DATA SECTION: Begin
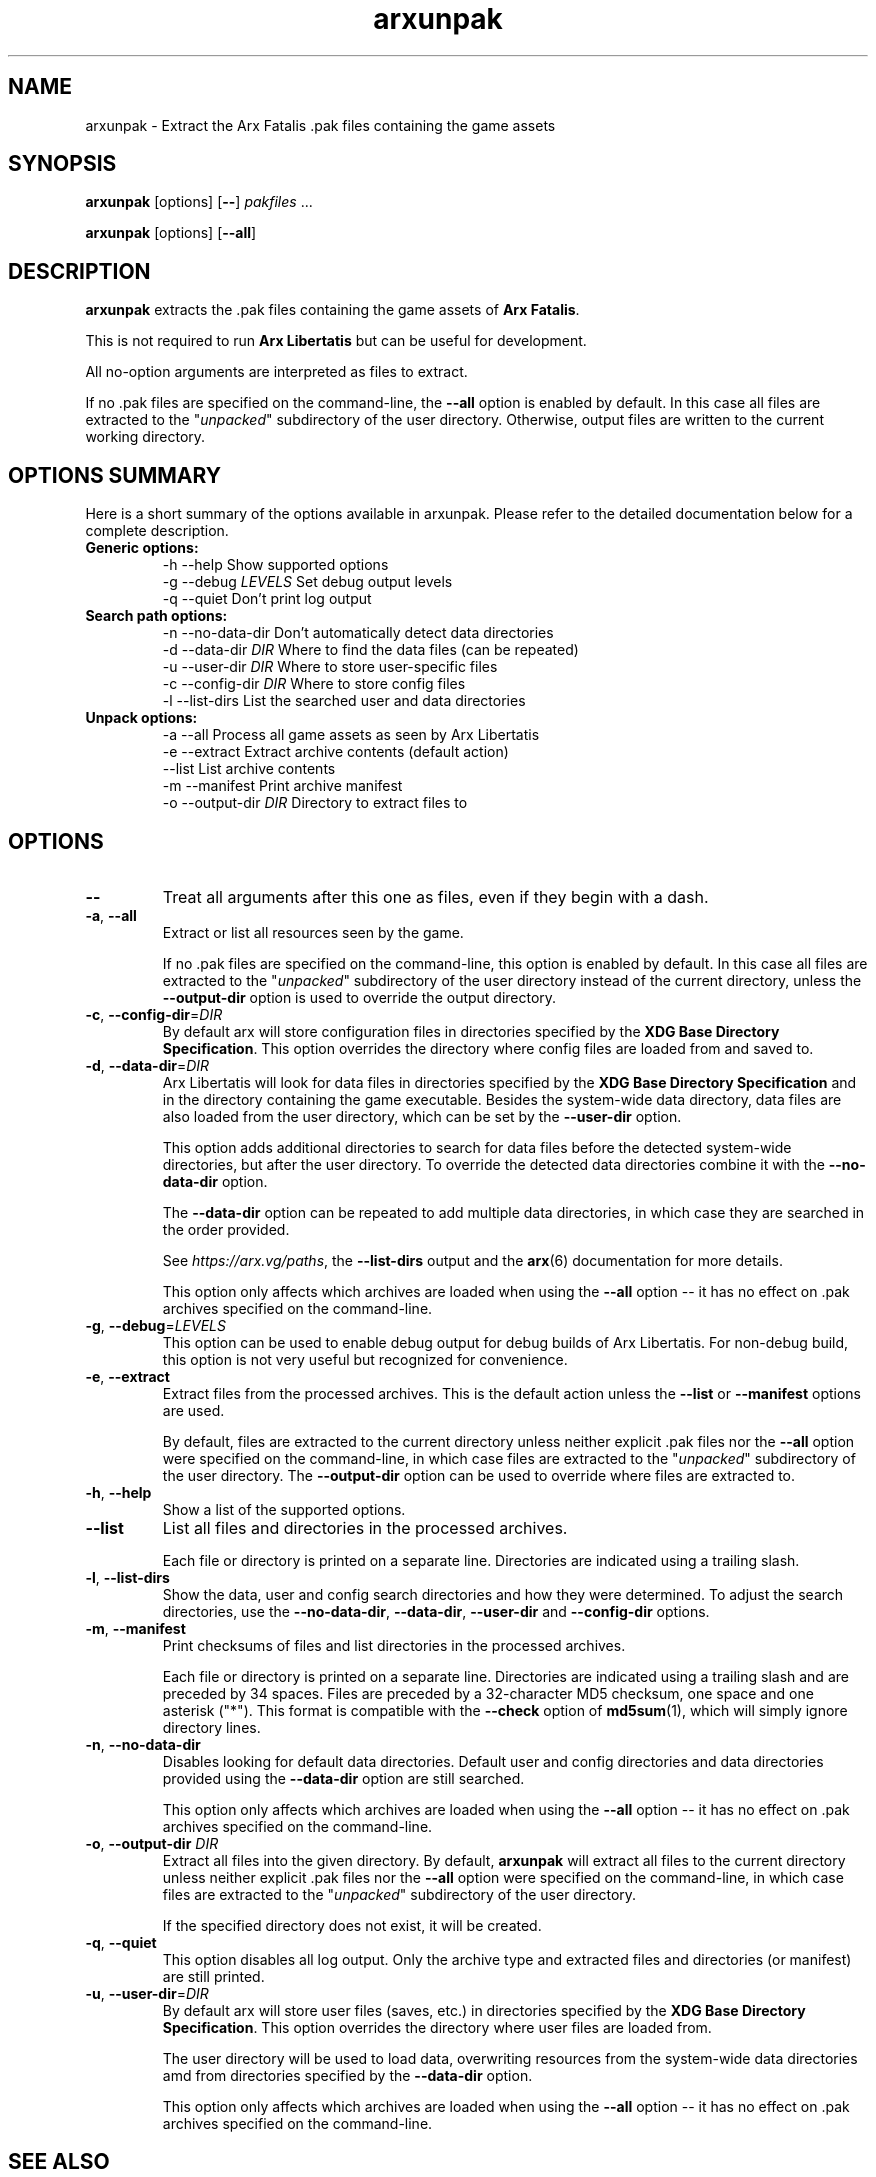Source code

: .\" Manpage for arxunpak.
.\" Go to https://arx.vg/bug to correct errors or typos.
.TH arxunpak 1 "2022-04-10" "1.3-dev"
.SH NAME
arxunpak \- Extract the Arx Fatalis .pak files containing the game assets
.SH SYNOPSIS
\fBarxunpak\fP [options] [\fB\-\-\fP] \fIpakfiles\fP ...

\fBarxunpak\fP [options] [\fB\-\-all\fP]
.SH DESCRIPTION
\fBarxunpak\fP extracts the .pak files containing the game assets of \fBArx Fatalis\fP.

This is not required to run \fBArx Libertatis\fP but can be useful for development.

All no-option arguments are interpreted as files to extract.

If no .pak files are specified on the command-line, the \fB\-\-all\fP option is enabled by default. In this case all files are extracted to the "\fIunpacked\fP" subdirectory of the user directory. Otherwise, output files are written to the current working directory.
.SH OPTIONS SUMMARY
.PP
Here is a short summary of the options available in arxunpak. Please refer to the detailed  documentation below for a complete description.
.TP
.B Generic options:
.nf
 \-h \-\-help               Show supported options
 \-g \-\-debug \fILEVELS\fP       Set debug output levels
 \-q \-\-quiet              Don't print log output
.fi
.TP
.B Search path options:
.nf
 \-n \-\-no-data-dir        Don't automatically detect data directories
 \-d \-\-data\-dir \fIDIR\fP       Where to find the data files (can be repeated)
 \-u \-\-user\-dir \fIDIR\fP       Where to store user-specific files
 \-c \-\-config\-dir \fIDIR\fP     Where to store config files
 \-l \-\-list-dirs          List the searched user and data directories
.fi
.TP
.B Unpack options:
 \-a \-\-all                Process all game assets as seen by Arx Libertatis
 \-e \-\-extract            Extract archive contents (default action)
    \-\-list               List archive contents
 \-m \-\-manifest           Print archive manifest
 \-o \-\-output-dir \fIDIR\fP     Directory to extract files to
.fi
.SH OPTIONS
.TP
\fB\-\-\fP
Treat all arguments after this one as files, even if they begin with a dash.
.TP
\fB\-a\fP, \fB\-\-all\fP
Extract or list all resources seen by the game.

If no .pak files are specified on the command-line, this option is enabled by default. In this case all files are extracted to the "\fIunpacked\fP" subdirectory of the user directory instead of the current directory, unless the \fB\-\-output\-dir\fP option is used to override the output directory.
.TP
\fB\-c\fP, \fB\-\-config\-dir\fP=\fIDIR\fP
By default arx will store configuration files in directories specified by the \fBXDG Base Directory Specification\fP.
This option overrides the directory where config files are loaded from and saved to.
.TP
\fB\-d\fP, \fB\-\-data\-dir\fP=\fIDIR\fP
Arx Libertatis will look for data files in directories specified by the \fBXDG Base Directory Specification\fP and in the directory containing the game executable. Besides the system-wide data directory, data files are also loaded from the user directory, which can be set by the \fB\-\-user\-dir\fP option.

This option adds additional directories to search for data files before the detected system-wide directories, but after the user directory. To override the detected data directories combine it with the \fB\-\-no\-data\-dir\fP option.

The \fB\-\-data\-dir\fP option can be repeated to add multiple data directories, in which case they are searched in the order provided.

See \fIhttps://arx.vg/paths\fP, the \fB\-\-list\-dirs\fP output and the \fBarx\fP(6) documentation for more details.

This option only affects which archives are loaded when using the \fB\-\-all\fP option -- it has no effect on .pak archives specified on the command-line.
.TP
\fB\-g\fP, \fB\-\-debug\fP=\fILEVELS\fP
This option can be used to enable debug output for debug builds of Arx Libertatis. For non-debug build, this option is not very useful but recognized for convenience.
.TP
\fB\-e\fP, \fB\-\-extract\fP
Extract files from the processed archives. This is the default action unless the \fB\-\-list\fP or \fB\-\-manifest\fP options are used.

By default, files are extracted to the current directory unless neither explicit .pak files nor the \fB\-\-all\fP option were specified on the command-line, in which case files are extracted to the "\fIunpacked\fP" subdirectory of the user directory. The \fB\-\-output\-dir\fP option can be used to override where files are extracted to.
.TP
\fB\-h\fP, \fB\-\-help\fP
Show a list of the supported options.
.TP
\fB\-\-list\fP
List all files and directories in the processed archives.

Each file or directory is printed on a separate line. Directories are indicated using a trailing slash.
.TP
\fB\-l\fP, \fB\-\-list\-dirs\fP
Show the data, user and config search directories and how they were determined. To adjust the search directories, use the \fB\-\-no\-data\-dir\fP, \fB\-\-data\-dir\fP, \fB\-\-user\-dir\fP and \fB\-\-config\-dir\fP options.
.TP
\fB\-m\fP, \fB\-\-manifest\fP
Print checksums of files and list directories in the processed archives.

Each file or directory is printed on a separate line. Directories are indicated using a trailing slash and are preceded by 34 spaces. Files are preceded by a 32-character MD5 checksum, one space and one asterisk ("*"). This format is compatible with the \fB\-\-check\fP option of \fBmd5sum\fP(1), which will simply ignore directory lines.
.TP
\fB\-n\fP, \fB\-\-no\-data\-dir\fP
Disables looking for default data directories. Default user and config directories and data directories provided using the \fB\-\-data\-dir\fP option are still searched.

This option only affects which archives are loaded when using the \fB\-\-all\fP option -- it has no effect on .pak archives specified on the command-line.
.TP
\fB\-o\fP, \fB\-\-output\-dir\fP \fIDIR\fP
Extract all files into the given directory. By default, \fBarxunpak\fP will extract all files to the current directory unless neither explicit .pak files nor the \fB\-\-all\fP option were specified on the command-line, in which case files are extracted to the "\fIunpacked\fP" subdirectory of the user directory.

If the specified directory does not exist, it will be created.
.TP
\fB\-q\fP, \fB\-\-quiet\fP
This option disables all log output. Only the archive type and extracted files and directories (or manifest) are still printed.
.TP
\fB\-u\fP, \fB\-\-user\-dir\fP=\fIDIR\fP
By default arx will store user files (saves, etc.) in directories specified by the \fBXDG Base Directory Specification\fP.
This option overrides the directory where user files are loaded from.

The user directory will be used to load data, overwriting resources from the system-wide data directories amd from directories specified by the \fB\-\-data\-dir\fP option.

This option only affects which archives are loaded when using the \fB\-\-all\fP option -- it has no effect on .pak archives specified on the command-line.
.SH SEE ALSO
\fBarx\fP(6), \fBarxsavetool\fP(1)
.SH BUGS
No known bugs.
DATA SECTION: End
WHAT IS EXPECTED:
With the pictures left out, return each entry exactly as written.

COMPLETED EXERCISE:
Source code

: .\" Manpage for arxunpak.
.\" Go to https://arx.vg/bug to correct errors or typos.
.TH arxunpak 1 "2022-04-10" "1.3-dev"
.SH NAME
arxunpak \- Extract the Arx Fatalis .pak files containing the game assets
.SH SYNOPSIS
\fBarxunpak\fP [options] [\fB\-\-\fP] \fIpakfiles\fP ...

\fBarxunpak\fP [options] [\fB\-\-all\fP]
.SH DESCRIPTION
\fBarxunpak\fP extracts the .pak files containing the game assets of \fBArx Fatalis\fP.

This is not required to run \fBArx Libertatis\fP but can be useful for development.

All no-option arguments are interpreted as files to extract.

If no .pak files are specified on the command-line, the \fB\-\-all\fP option is enabled by default. In this case all files are extracted to the "\fIunpacked\fP" subdirectory of the user directory. Otherwise, output files are written to the current working directory.
.SH OPTIONS SUMMARY
.PP
Here is a short summary of the options available in arxunpak. Please refer to the detailed  documentation below for a complete description.
.TP
.B Generic options:
.nf
 \-h \-\-help               Show supported options
 \-g \-\-debug \fILEVELS\fP       Set debug output levels
 \-q \-\-quiet              Don't print log output
.fi
.TP
.B Search path options:
.nf
 \-n \-\-no-data-dir        Don't automatically detect data directories
 \-d \-\-data\-dir \fIDIR\fP       Where to find the data files (can be repeated)
 \-u \-\-user\-dir \fIDIR\fP       Where to store user-specific files
 \-c \-\-config\-dir \fIDIR\fP     Where to store config files
 \-l \-\-list-dirs          List the searched user and data directories
.fi
.TP
.B Unpack options:
 \-a \-\-all                Process all game assets as seen by Arx Libertatis
 \-e \-\-extract            Extract archive contents (default action)
    \-\-list               List archive contents
 \-m \-\-manifest           Print archive manifest
 \-o \-\-output-dir \fIDIR\fP     Directory to extract files to
.fi
.SH OPTIONS
.TP
\fB\-\-\fP
Treat all arguments after this one as files, even if they begin with a dash.
.TP
\fB\-a\fP, \fB\-\-all\fP
Extract or list all resources seen by the game.

If no .pak files are specified on the command-line, this option is enabled by default. In this case all files are extracted to the "\fIunpacked\fP" subdirectory of the user directory instead of the current directory, unless the \fB\-\-output\-dir\fP option is used to override the output directory.
.TP
\fB\-c\fP, \fB\-\-config\-dir\fP=\fIDIR\fP
By default arx will store configuration files in directories specified by the \fBXDG Base Directory Specification\fP.
This option overrides the directory where config files are loaded from and saved to.
.TP
\fB\-d\fP, \fB\-\-data\-dir\fP=\fIDIR\fP
Arx Libertatis will look for data files in directories specified by the \fBXDG Base Directory Specification\fP and in the directory containing the game executable. Besides the system-wide data directory, data files are also loaded from the user directory, which can be set by the \fB\-\-user\-dir\fP option.

This option adds additional directories to search for data files before the detected system-wide directories, but after the user directory. To override the detected data directories combine it with the \fB\-\-no\-data\-dir\fP option.

The \fB\-\-data\-dir\fP option can be repeated to add multiple data directories, in which case they are searched in the order provided.

See \fIhttps://arx.vg/paths\fP, the \fB\-\-list\-dirs\fP output and the \fBarx\fP(6) documentation for more details.

This option only affects which archives are loaded when using the \fB\-\-all\fP option -- it has no effect on .pak archives specified on the command-line.
.TP
\fB\-g\fP, \fB\-\-debug\fP=\fILEVELS\fP
This option can be used to enable debug output for debug builds of Arx Libertatis. For non-debug build, this option is not very useful but recognized for convenience.
.TP
\fB\-e\fP, \fB\-\-extract\fP
Extract files from the processed archives. This is the default action unless the \fB\-\-list\fP or \fB\-\-manifest\fP options are used.

By default, files are extracted to the current directory unless neither explicit .pak files nor the \fB\-\-all\fP option were specified on the command-line, in which case files are extracted to the "\fIunpacked\fP" subdirectory of the user directory. The \fB\-\-output\-dir\fP option can be used to override where files are extracted to.
.TP
\fB\-h\fP, \fB\-\-help\fP
Show a list of the supported options.
.TP
\fB\-\-list\fP
List all files and directories in the processed archives.

Each file or directory is printed on a separate line. Directories are indicated using a trailing slash.
.TP
\fB\-l\fP, \fB\-\-list\-dirs\fP
Show the data, user and config search directories and how they were determined. To adjust the search directories, use the \fB\-\-no\-data\-dir\fP, \fB\-\-data\-dir\fP, \fB\-\-user\-dir\fP and \fB\-\-config\-dir\fP options.
.TP
\fB\-m\fP, \fB\-\-manifest\fP
Print checksums of files and list directories in the processed archives.

Each file or directory is printed on a separate line. Directories are indicated using a trailing slash and are preceded by 34 spaces. Files are preceded by a 32-character MD5 checksum, one space and one asterisk ("*"). This format is compatible with the \fB\-\-check\fP option of \fBmd5sum\fP(1), which will simply ignore directory lines.
.TP
\fB\-n\fP, \fB\-\-no\-data\-dir\fP
Disables looking for default data directories. Default user and config directories and data directories provided using the \fB\-\-data\-dir\fP option are still searched.

This option only affects which archives are loaded when using the \fB\-\-all\fP option -- it has no effect on .pak archives specified on the command-line.
.TP
\fB\-o\fP, \fB\-\-output\-dir\fP \fIDIR\fP
Extract all files into the given directory. By default, \fBarxunpak\fP will extract all files to the current directory unless neither explicit .pak files nor the \fB\-\-all\fP option were specified on the command-line, in which case files are extracted to the "\fIunpacked\fP" subdirectory of the user directory.

If the specified directory does not exist, it will be created.
.TP
\fB\-q\fP, \fB\-\-quiet\fP
This option disables all log output. Only the archive type and extracted files and directories (or manifest) are still printed.
.TP
\fB\-u\fP, \fB\-\-user\-dir\fP=\fIDIR\fP
By default arx will store user files (saves, etc.) in directories specified by the \fBXDG Base Directory Specification\fP.
This option overrides the directory where user files are loaded from.

The user directory will be used to load data, overwriting resources from the system-wide data directories amd from directories specified by the \fB\-\-data\-dir\fP option.

This option only affects which archives are loaded when using the \fB\-\-all\fP option -- it has no effect on .pak archives specified on the command-line.
.SH SEE ALSO
\fBarx\fP(6), \fBarxsavetool\fP(1)
.SH BUGS
No known bugs.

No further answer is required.